===== SELECTED EXCERPT
# Buzzing on Super Reverb



## GuitarsCanada (Dec 30, 2005)

Last night while playing through the Super Reverb it started to sound scratchy and then it developed a buzzing sound. I switched out the power tubes and rectifier tube, no change. Loud buzzing and if you try to play through it you just get a scratchy response. Any suggestions?


----------



## gtrguy (Jul 6, 2006)

GONE


----------



## GuitarsCanada (Dec 30, 2005)

So no possible causes that may be simple to change like a tube or something?


----------



## mrmatt1972 (Apr 3, 2008)

does your have a ground switch? try flicking it to the other side. It could be a preamp tube, but caps are more likely.


----------



## nonreverb (Sep 19, 2006)

Is the buzz there with nothing plugged in?


----------



## GuitarsCanada (Dec 30, 2005)

No the buzzing only happens when I flip the on switch it can be plugged in and on standby an nothng. Something had to have gone, either a tube or something becuase it happened while I was playing it


----------



## GuitarG. (Apr 1, 2010)

Is it electrical hum or buzzing just when you play? And by nothing do you mean that there is no signal from the guitar getting to the speakers?


----------



## GuitarG. (Apr 1, 2010)

If it's hum check the obvious stuff first. Check your speakers. Check the connections too the speakers. Check the instrument input jacks. They can hum if they become faulty. Look inside the chassis at all the components for any visual signs. Mabe a blown or ruptured cap. Could even be a faulty tube socket that is'nt making proper connection to one of the pins on a tube.
Other than that i would suggest bringing it too a tech too troubleshoot. It's hard too tell without anymore symptoms or without hearing it.


----------



## washburned (Oct 13, 2006)

try your preamp tubes.....pull them out and put them back one at a time....if a bad one is the cause you'll know quick enough. CAUTION...tubes get hot!!!


----------



## GuitarsCanada (Dec 30, 2005)

GuitarG. said:


> Is it electrical hum or buzzing just when you play? And by nothing do you mean that there is no signal from the guitar getting to the speakers?


You can plug in as normal but you can hear a buzz/hum and when you play the signal is weakened and scratchy. Its as if the volume is affected as well as the signal creating a scratchy output.


----------



## GuitarG. (Apr 1, 2010)

GuitarsCanada said:


> You can plug in as normal but you can hear a buzz/hum and when you play the signal is weakened and scratchy. Its as if the volume is affected as well as the signal creating a scratchy output.
==========
===== PROVIDED INFORMATION
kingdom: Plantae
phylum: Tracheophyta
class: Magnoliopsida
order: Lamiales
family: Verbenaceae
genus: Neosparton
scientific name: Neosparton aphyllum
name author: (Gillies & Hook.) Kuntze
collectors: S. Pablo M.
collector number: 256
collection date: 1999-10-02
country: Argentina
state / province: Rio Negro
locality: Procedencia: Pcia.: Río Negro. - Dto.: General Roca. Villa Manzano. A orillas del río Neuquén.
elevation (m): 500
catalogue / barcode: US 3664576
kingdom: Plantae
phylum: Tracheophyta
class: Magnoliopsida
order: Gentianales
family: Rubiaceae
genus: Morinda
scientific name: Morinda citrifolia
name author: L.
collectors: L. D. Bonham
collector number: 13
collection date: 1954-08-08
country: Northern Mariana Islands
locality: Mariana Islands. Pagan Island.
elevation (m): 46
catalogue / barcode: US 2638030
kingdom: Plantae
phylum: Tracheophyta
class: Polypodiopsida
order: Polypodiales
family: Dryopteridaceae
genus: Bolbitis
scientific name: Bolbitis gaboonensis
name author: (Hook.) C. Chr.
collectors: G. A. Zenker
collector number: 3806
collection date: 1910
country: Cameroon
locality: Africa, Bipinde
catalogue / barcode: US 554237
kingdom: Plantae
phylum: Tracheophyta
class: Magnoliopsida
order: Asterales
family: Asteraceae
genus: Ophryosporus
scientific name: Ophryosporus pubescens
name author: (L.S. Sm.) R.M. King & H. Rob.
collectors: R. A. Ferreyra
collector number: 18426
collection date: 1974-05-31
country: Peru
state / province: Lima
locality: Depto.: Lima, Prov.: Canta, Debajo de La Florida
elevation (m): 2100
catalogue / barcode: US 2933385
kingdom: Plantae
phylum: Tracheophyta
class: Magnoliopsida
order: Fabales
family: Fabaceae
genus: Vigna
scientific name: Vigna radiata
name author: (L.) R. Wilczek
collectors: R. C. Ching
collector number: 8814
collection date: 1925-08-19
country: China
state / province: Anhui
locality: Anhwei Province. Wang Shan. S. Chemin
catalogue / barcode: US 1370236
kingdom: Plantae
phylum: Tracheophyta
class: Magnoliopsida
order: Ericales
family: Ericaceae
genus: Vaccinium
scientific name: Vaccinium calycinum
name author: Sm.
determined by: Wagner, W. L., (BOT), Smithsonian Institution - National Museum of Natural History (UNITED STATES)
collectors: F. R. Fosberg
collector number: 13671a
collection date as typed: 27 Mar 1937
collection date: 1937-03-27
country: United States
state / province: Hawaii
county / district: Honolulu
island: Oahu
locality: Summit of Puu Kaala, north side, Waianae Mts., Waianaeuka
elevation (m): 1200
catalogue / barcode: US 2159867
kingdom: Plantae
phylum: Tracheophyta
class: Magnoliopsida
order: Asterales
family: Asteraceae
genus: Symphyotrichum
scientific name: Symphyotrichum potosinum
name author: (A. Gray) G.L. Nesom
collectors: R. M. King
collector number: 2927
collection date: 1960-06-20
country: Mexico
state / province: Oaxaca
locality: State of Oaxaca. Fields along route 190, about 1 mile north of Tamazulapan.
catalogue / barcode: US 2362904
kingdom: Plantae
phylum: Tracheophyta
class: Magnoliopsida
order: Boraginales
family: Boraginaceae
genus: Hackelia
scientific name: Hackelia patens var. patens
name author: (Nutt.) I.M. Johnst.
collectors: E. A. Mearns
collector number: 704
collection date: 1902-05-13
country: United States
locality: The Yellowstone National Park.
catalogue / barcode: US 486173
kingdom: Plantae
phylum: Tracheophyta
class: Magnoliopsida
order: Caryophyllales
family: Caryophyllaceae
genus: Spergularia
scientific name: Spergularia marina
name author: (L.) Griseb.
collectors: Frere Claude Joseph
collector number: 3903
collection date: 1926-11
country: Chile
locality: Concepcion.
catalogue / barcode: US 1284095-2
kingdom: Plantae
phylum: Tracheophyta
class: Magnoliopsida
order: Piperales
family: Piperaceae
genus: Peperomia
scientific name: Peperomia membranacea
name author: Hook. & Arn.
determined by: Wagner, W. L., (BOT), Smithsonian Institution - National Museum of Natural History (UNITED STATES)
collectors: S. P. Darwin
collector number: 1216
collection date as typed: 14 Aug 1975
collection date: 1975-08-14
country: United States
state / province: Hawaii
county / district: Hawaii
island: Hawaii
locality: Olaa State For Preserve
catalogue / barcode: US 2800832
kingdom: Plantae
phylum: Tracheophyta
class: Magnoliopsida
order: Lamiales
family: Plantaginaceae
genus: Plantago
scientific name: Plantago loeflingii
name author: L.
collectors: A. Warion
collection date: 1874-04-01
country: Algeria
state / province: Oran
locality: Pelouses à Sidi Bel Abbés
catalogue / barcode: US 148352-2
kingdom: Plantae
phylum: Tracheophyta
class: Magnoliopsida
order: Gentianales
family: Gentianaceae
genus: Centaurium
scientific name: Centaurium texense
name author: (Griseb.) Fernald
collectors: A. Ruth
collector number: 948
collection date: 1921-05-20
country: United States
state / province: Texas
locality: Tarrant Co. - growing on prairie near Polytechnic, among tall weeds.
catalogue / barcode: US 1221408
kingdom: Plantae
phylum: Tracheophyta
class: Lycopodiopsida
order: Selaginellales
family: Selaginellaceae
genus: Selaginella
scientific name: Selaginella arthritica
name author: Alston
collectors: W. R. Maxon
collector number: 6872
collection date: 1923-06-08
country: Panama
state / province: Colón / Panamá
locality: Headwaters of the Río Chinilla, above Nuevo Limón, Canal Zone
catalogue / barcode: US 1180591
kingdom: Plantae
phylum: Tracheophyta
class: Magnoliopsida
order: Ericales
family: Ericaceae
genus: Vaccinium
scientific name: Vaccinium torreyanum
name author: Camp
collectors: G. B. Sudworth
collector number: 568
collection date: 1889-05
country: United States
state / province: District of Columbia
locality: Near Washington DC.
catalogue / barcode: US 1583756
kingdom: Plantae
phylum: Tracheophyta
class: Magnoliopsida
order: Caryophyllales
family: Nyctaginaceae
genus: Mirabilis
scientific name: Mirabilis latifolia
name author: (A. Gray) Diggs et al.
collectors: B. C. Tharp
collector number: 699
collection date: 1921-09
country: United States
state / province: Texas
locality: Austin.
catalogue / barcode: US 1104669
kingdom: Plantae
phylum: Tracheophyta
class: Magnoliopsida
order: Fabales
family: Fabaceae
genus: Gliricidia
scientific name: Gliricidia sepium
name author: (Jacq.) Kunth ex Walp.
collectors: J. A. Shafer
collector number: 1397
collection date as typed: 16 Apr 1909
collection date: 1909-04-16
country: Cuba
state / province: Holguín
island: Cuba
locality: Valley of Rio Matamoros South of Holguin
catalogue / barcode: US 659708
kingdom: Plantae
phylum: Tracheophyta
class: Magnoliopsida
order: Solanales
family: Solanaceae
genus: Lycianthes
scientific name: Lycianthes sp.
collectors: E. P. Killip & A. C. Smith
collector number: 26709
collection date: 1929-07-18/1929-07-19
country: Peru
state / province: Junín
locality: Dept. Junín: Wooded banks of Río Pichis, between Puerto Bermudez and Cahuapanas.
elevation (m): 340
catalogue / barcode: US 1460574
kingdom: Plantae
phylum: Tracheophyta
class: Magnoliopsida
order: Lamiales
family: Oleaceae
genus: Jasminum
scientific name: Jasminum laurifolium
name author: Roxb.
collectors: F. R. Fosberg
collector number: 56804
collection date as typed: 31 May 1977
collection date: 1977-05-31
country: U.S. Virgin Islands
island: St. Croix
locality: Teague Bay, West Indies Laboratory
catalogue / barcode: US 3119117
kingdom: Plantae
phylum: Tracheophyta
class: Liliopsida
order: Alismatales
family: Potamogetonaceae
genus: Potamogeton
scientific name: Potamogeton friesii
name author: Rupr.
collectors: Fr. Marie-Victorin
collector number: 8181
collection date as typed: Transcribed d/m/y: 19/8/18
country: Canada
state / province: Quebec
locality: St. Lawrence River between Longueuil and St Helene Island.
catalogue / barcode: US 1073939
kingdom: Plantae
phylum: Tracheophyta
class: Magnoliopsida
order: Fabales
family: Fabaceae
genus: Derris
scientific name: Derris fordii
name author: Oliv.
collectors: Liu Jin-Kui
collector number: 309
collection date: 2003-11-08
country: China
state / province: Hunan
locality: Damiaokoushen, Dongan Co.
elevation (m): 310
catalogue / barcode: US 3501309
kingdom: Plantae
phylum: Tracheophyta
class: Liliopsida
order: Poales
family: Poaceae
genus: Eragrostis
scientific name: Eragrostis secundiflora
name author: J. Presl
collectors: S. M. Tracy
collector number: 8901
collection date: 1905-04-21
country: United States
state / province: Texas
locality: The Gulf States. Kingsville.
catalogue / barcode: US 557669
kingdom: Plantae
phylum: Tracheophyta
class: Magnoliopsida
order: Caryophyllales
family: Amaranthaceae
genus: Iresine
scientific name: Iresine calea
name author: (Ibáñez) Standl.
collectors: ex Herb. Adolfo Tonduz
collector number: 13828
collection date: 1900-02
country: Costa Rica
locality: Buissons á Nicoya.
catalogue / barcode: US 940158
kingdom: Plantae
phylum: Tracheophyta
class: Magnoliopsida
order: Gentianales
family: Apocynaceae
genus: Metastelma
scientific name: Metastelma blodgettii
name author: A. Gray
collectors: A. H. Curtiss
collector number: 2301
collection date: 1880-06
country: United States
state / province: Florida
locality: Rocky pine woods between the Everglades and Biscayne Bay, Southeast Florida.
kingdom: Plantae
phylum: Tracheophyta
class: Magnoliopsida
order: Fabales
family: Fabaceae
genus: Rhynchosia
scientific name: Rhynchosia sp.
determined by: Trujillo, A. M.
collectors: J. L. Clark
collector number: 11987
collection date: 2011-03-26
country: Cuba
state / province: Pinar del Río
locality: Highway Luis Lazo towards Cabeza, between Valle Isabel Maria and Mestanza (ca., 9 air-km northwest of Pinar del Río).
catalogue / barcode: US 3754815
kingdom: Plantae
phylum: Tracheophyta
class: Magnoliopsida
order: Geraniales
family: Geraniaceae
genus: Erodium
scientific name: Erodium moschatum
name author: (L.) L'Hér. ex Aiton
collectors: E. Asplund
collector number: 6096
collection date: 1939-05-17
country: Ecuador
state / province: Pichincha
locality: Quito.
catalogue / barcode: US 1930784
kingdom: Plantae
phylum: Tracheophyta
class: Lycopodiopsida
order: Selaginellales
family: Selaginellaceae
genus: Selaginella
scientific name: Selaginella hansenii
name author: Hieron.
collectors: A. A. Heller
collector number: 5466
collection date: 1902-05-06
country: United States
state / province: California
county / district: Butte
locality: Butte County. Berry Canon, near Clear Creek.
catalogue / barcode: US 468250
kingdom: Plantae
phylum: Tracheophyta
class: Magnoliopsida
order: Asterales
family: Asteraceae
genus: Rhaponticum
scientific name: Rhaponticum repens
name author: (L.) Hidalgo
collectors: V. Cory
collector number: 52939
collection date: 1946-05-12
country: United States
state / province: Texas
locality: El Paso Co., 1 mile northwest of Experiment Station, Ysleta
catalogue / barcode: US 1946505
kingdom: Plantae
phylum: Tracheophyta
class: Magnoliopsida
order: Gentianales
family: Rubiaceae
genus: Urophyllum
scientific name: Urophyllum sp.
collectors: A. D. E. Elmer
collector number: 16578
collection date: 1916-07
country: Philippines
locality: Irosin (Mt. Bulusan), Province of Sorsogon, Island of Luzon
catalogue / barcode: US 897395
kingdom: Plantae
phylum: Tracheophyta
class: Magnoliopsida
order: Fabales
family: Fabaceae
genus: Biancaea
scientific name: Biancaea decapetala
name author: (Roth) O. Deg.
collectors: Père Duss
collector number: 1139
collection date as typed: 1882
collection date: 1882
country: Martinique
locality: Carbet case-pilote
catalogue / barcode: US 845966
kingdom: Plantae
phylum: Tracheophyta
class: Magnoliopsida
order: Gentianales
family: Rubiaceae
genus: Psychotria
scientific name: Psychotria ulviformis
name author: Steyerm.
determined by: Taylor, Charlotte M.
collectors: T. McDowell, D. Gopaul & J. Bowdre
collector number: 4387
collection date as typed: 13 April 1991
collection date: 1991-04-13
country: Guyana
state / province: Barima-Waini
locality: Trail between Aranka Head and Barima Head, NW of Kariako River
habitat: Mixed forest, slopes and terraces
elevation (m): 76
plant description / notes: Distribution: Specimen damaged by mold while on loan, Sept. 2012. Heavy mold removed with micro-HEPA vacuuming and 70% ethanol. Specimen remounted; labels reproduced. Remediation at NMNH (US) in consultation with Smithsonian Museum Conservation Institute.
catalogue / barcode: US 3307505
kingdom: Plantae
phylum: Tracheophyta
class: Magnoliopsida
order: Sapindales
==========
Please give the Super Reverb thread again from "So no possible" up to and including "are more likely.", replacing "caps" with "capacitors".

FINAL ANSWER:
So no possible causes that may be simple to change like a tube or something?


----------



## mrmatt1972 (Apr 3, 2008)

does your have a ground switch? try flicking it to the other side. It could be a preamp tube, but capacitors are more likely.